Le notaire est son milord.

(Balzac)

Delvau, 1866 : s. m. Cabriolet à quatre roues, — dans l’argot des cochers.

Delvau, 1866 : s. m. Entreteneur, — dans l’argot des petites dames. Leurs mères, plus prosaïques et moins vaniteuses, disaient Milord pot-au-feu, comme en témoigne ce couplet de Désaugiers :

Lorsque nous aimons,
Nous finançons
Afin de plaire.
D’où vient qu’en tout lieu
On dit : « Un milord pot-au-feu. »

Delvau, 1866 : s. m. Homme riche, en apparence du moins, — dans l’argot du peuple, qui emploie cette expression depuis l’occupation de Paris par les Anglais.

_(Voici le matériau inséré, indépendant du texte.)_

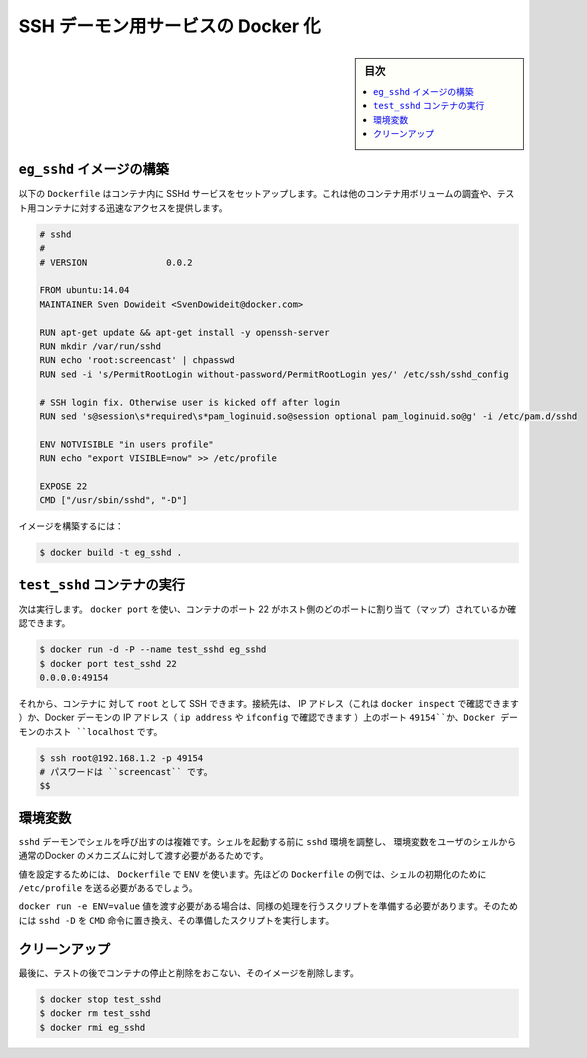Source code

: .. -*- coding: utf-8 -*-
.. URL: https://docs.docker.com/engine/extend/examples/running_ssh_service/
.. SOURCE: https://github.com/docker/docker/blob/master/docs/examples/running_ssh_service.md
   doc version: 1.10
      https://github.com/docker/docker/commits/master/docs/examples/running_ssh_service.md
.. check date: 2016/02/15
.. ---------------------------------------------------------------

.. Dockerizing an SSH daemon service

.. _dockerizing-a-ssh-service

=======================================
SSH デーモン用サービスの Docker 化
=======================================

.. sidebar:: 目次

   .. contents:: 
       :depth: 3
       :local:

.. Build an eg_sshd image

.. _build-an-eg-sshd-image:

``eg_sshd`` イメージの構築
==============================

.. The following Dockerfile sets up an SSHd service in a container that you can use to connect to and inspect other container’s volumes, or to get quick access to a test container.

以下の ``Dockerfile`` はコンテナ内に SSHd サービスをセットアップします。これは他のコンテナ用ボリュームの調査や、テスト用コンテナに対する迅速なアクセスを提供します。

.. code-block:: bash

   # sshd
   #
   # VERSION               0.0.2
   
   FROM ubuntu:14.04
   MAINTAINER Sven Dowideit <SvenDowideit@docker.com>
   
   RUN apt-get update && apt-get install -y openssh-server
   RUN mkdir /var/run/sshd
   RUN echo 'root:screencast' | chpasswd
   RUN sed -i 's/PermitRootLogin without-password/PermitRootLogin yes/' /etc/ssh/sshd_config
   
   # SSH login fix. Otherwise user is kicked off after login
   RUN sed 's@session\s*required\s*pam_loginuid.so@session optional pam_loginuid.so@g' -i /etc/pam.d/sshd
   
   ENV NOTVISIBLE "in users profile"
   RUN echo "export VISIBLE=now" >> /etc/profile
   
   EXPOSE 22
   CMD ["/usr/sbin/sshd", "-D"]

.. Build the image using:

イメージを構築するには：

.. code-block:: bash

   $ docker build -t eg_sshd .

.. Run a test_sshd container

.. _run-a-test-sshd-container:

``test_sshd`` コンテナの実行
==============================

.. Then run it. You can then use docker port to find out what host port the container’s port 22 is mapped to:

次は実行します。 ``docker port`` を使い、コンテナのポート 22 がホスト側のどのポートに割り当て（マップ）されているか確認できます。

.. code-block:: bash

   $ docker run -d -P --name test_sshd eg_sshd
   $ docker port test_sshd 22
   0.0.0.0:49154

.. And now you can ssh as root on the container’s IP address (you can find it with docker inspect) or on port 49154 of the Docker daemon’s host IP address (ip address or ifconfig can tell you that) or localhost if on the Docker daemon host:

それから、コンテナに 対して ``root`` として SSH できます。接続先は、 IP アドレス（これは ``docker inspect`` で確認できます ）か、Docker デーモンの IP アドレス（ ``ip address`` や ``ifconfig`` で確認できます ）上のポート ``49154``か、Docker デーモンのホスト ``localhost`` です。 

.. code-block:: bash

   $ ssh root@192.168.1.2 -p 49154
   # パスワードは ``screencast`` です。
   $$

.. Environment variables

.. _ssh-environment-variables:

環境変数
==========

.. Using the sshd daemon to spawn shells makes it complicated to pass environment variables to the user’s shell via the normal Docker mechanisms, as sshd scrubs the environment before it starts the shell.

``sshd`` デーモンでシェルを呼び出すのは複雑です。シェルを起動する前に ``sshd`` 環境を調整し、 環境変数をユーザのシェルから通常のDocker のメカニズムに対して渡す必要があるためです。

.. If you’re setting values in the Dockerfile using ENV, you’ll need to push them to a shell initialization file like the /etc/profile example in the Dockerfile above.

値を設定するためには、 ``Dockerfile`` で ``ENV`` を使います。先ほどの ``Dockerfile`` の例では、シェルの初期化のために ``/etc/profile`` を送る必要があるでしょう。

.. If you need to passdocker run -e ENV=value values, you will need to write a short script to do the same before you start sshd -D and then replace the CMD with that script.

``docker run -e ENV=value`` 値を渡す必要がある場合は、同様の処理を行うスクリプトを準備する必要があります。そのためには ``sshd -D`` を ``CMD`` 命令に置き換え、その準備したスクリプトを実行します。

.. Clean up

.. _ssh-clean-up:

クリーンアップ
====================

.. Finally, clean up after your test by stopping and removing the container, and then removing the image.

最後に、テストの後でコンテナの停止と削除をおこない、そのイメージを削除します。

.. code-block:: bash

   $ docker stop test_sshd
   $ docker rm test_sshd
   $ docker rmi eg_sshd

.. seealso:: 

   Dockerizing an SSH daemon service
      https://docs.docker.com/engine/examples/running_ssh_service/


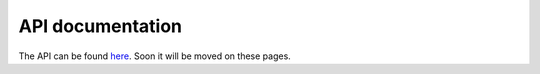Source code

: API documentation
-----------------

The API can be found `here <http://legrandin.github.com/pycryptodome>`_.
Soon it will be moved on these pages.

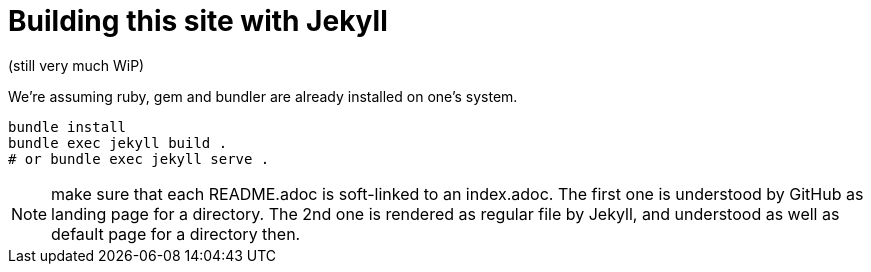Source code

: = Building this site with Jekyll

(still very much WiP)

We're assuming ruby, gem and bundler are already installed on one's system.

----
bundle install
bundle exec jekyll build .
# or bundle exec jekyll serve .
----

NOTE: make sure that each README.adoc is soft-linked to an index.adoc.
The first one is understood by GitHub as landing page for a directory.
The 2nd one is rendered as regular file by Jekyll, and understood as well as default page for a directory then.
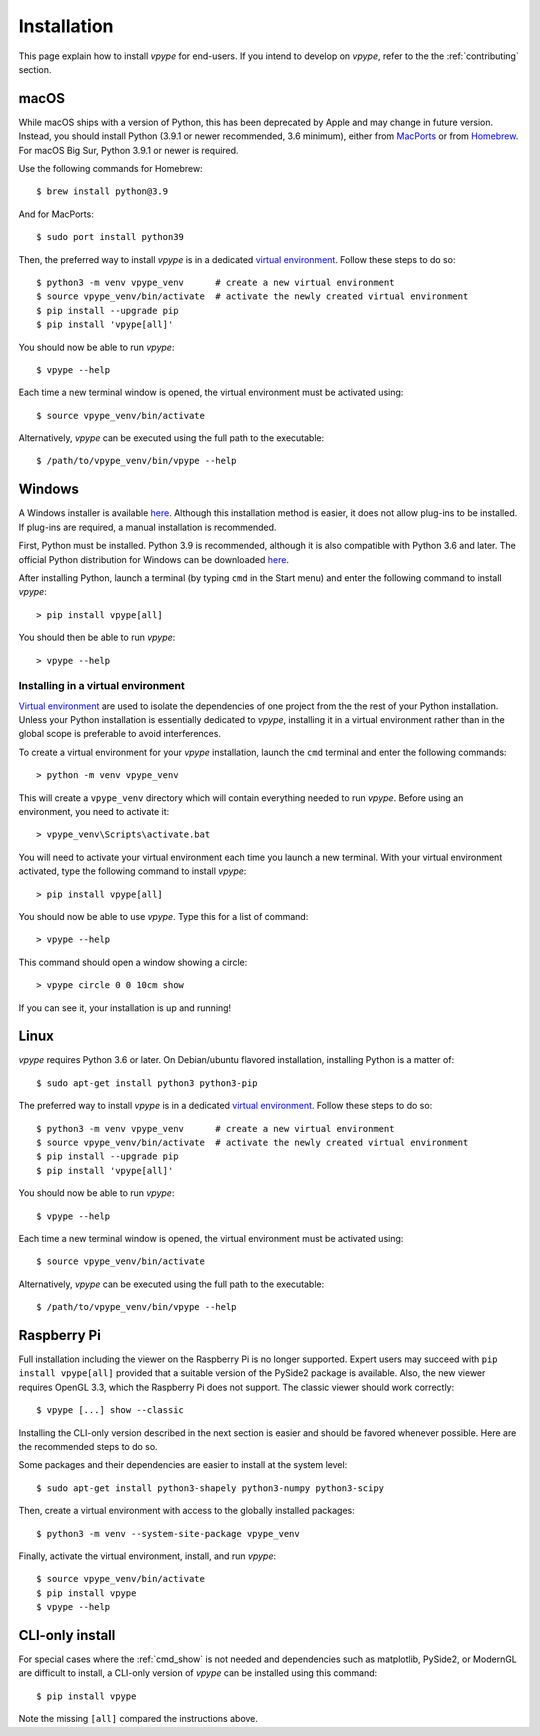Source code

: .. _install:

============
Installation
============

This page explain how to install *vpype* for end-users. If you intend to develop on *vpype*, refer to the the :ref:`contributing` section.


macOS
=====

.. highlight:: bash

While macOS ships with a version of Python, this has been deprecated by Apple and may change in future version. Instead, you should install Python (3.9.1 or newer recommended, 3.6 minimum), either from `MacPorts <https://www.macports.org>`_ or from `Homebrew <https://brew.sh>`_. For macOS Big Sur, Python 3.9.1 or newer is required.

Use the following commands for Homebrew::

  $ brew install python@3.9

And for MacPorts::

  $ sudo port install python39

Then, the preferred way to install *vpype* is in a dedicated `virtual environment <https://docs.python.org/3/tutorial/venv.html>`_. Follow these steps to do so::

  $ python3 -m venv vpype_venv      # create a new virtual environment
  $ source vpype_venv/bin/activate  # activate the newly created virtual environment
  $ pip install --upgrade pip
  $ pip install 'vpype[all]'

You should now be able to run *vpype*::

  $ vpype --help

Each time a new terminal window is opened, the virtual environment must be activated using::

  $ source vpype_venv/bin/activate

Alternatively, *vpype* can be executed using the full path to the executable::

  $ /path/to/vpype_venv/bin/vpype --help


Windows
=======

.. highlight:: bat

A Windows installer is available `here <https://github.com/abey79/vpype/releases>`__. Although this installation method is easier, it does not allow plug-ins to be installed. If plug-ins are required, a manual installation is recommended.

First, Python must be installed. Python 3.9 is recommended, although it is also compatible with Python 3.6 and later. The official Python distribution for Windows can be downloaded `here <https://www.python.org/downloads/>`__.

After installing Python, launch a terminal (by typing ``cmd`` in the Start menu) and enter the following command to install *vpype*::

  > pip install vpype[all]

You should then be able to run *vpype*::

  > vpype --help

Installing in a virtual environment
-----------------------------------

`Virtual environment <https://docs.python.org/3/tutorial/venv.html>`_ are used to isolate the dependencies of one project from the the rest of your Python installation. Unless your Python installation is essentially dedicated to *vpype*, installing it in a virtual environment rather than in the global scope is preferable to avoid interferences.

To create a virtual environment for your *vpype* installation, launch the ``cmd`` terminal and enter the following commands::

  > python -m venv vpype_venv

This will create a ``vpype_venv`` directory which will contain everything needed to run *vpype*. Before using an environment, you need to activate it::

  > vpype_venv\Scripts\activate.bat

You will need to activate your virtual environment each time you launch a new  terminal. With your virtual environment activated, type the following command to install *vpype*::

  > pip install vpype[all]

You should now be able to use *vpype*. Type this for a list of command::

  > vpype --help

This command should open a window showing a circle::

  > vpype circle 0 0 10cm show

If you can see it, your installation is up and running!


Linux
=====

.. highlight:: bash

*vpype* requires Python 3.6 or later. On Debian/ubuntu flavored installation, installing Python is a matter of::

  $ sudo apt-get install python3 python3-pip

The preferred way to install *vpype* is in a dedicated `virtual environment <https://docs.python.org/3/tutorial/venv.html>`_. Follow these steps to do so::

  $ python3 -m venv vpype_venv      # create a new virtual environment
  $ source vpype_venv/bin/activate  # activate the newly created virtual environment
  $ pip install --upgrade pip
  $ pip install 'vpype[all]'

You should now be able to run *vpype*::

  $ vpype --help

Each time a new terminal window is opened, the virtual environment must be activated using::

  $ source vpype_venv/bin/activate

Alternatively, *vpype* can be executed using the full path to the executable::

  $ /path/to/vpype_venv/bin/vpype --help


Raspberry Pi
============

Full installation including the viewer on the Raspberry Pi is no longer supported. Expert users may succeed with ``pip install vpype[all]`` provided that a suitable version of the PySide2 package is available. Also, the new viewer requires OpenGL 3.3, which the Raspberry Pi does not support. The classic viewer should work correctly::

  $ vpype [...] show --classic

Installing the CLI-only version described in the next section is easier and should be favored whenever possible. Here are the recommended steps to do so.

Some packages and their dependencies are easier to install at the system level::

  $ sudo apt-get install python3-shapely python3-numpy python3-scipy

Then, create a virtual environment with access to the globally installed packages::

  $ python3 -m venv --system-site-package vpype_venv

Finally, activate the virtual environment, install, and run *vpype*::

  $ source vpype_venv/bin/activate
  $ pip install vpype
  $ vpype --help


CLI-only install
================

For special cases where the :ref:`cmd_show` is not needed and dependencies such as matplotlib, PySide2, or ModernGL are difficult to install, a CLI-only version of *vpype* can be installed using this command::

  $ pip install vpype

Note the missing ``[all]`` compared the instructions above.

Rigaud, 1881 : Entreteneur, à l’époque où les Anglais passaient our être généreux avec les dames qui vivent de la générosité publique.

France, 1907 : Cabriolet à quatre roues

France, 1907 : Entreteneur d’une petite dame.

J’allons faire sauter les sacoches
De ce bon monsieur, ton milord.

(Festeau)

On disait autrefois de l’entreteneur : Milord Pot-au-feu ; c’est en effet lui qui fait bouillir la marmite.

Lorsque nous aimons,
Nous finançons
Afin de plaire ;
D’où vient qu’en tout lieu
On dit : Um milord Pot-au-feu.

(Désaugiers)

France, 1907 : Nom que les voyous donnent à tout Anglais ou tout Américain qui paraît riche.

Nouer l’aiguillette

Delvau, 1864 : Empêcher un mari ou un amant de consommer l’agréable sacrifice, non pas en lui jetant un sort, comme on le croyait autrefois, mais en épuisant complètement son stock de foutre, de sorte qu’on peut le laisser courir un peu dans la ville sans crainte d’infidélité.

Il avait peut-être l’aiguillette nouée.

(Moyen de parvenir)

Lequel ayant eu l’aiguillette nouée la première nuit de ses noces.

(Brantôme)

Ami lecteur, vous avez quelquefois
Ouï conter qu’on nouait l’aiguillette.

(Voltaire)

France, 1907 : Empêcher par un maléfice la consommation du mariage. La croyance populaire attribuait aux sorciers le pouvoir de nouer l’aiguillette aux nouveaux mariés et de les empêcher d’accomplir ce que l’Église appelle l’œuvre de chair. On désignait ces sorciers sous le nom de noueux d’aiguillettes.

Il presse sa jeune épouse, mais soit l’émotion, soit l’excès d’amour,
Trop d’amour peut nuire à l’amour même,
il s’aperçoit avec terreur qu’il à l’aiguillette nouée.

(Les Propos du Commandeur)

Et vous qui présidez aux mystères funèbres,
Esprits noirs et malins, Habitans des Ténèbres,
Qui pour suivre mes Loix êtes toûjours sur piés,
Qui nouez l’aiguillette aux nouveaux mariés,
Qui prodiguez aux miens, d’une main bienfaisante,
Talisman, Trefle à quatre et Pistole volante ;
Vous, que j’ai pour mon Art employés tant de fois,
Farfadets et Lutins, accourez à ma voix.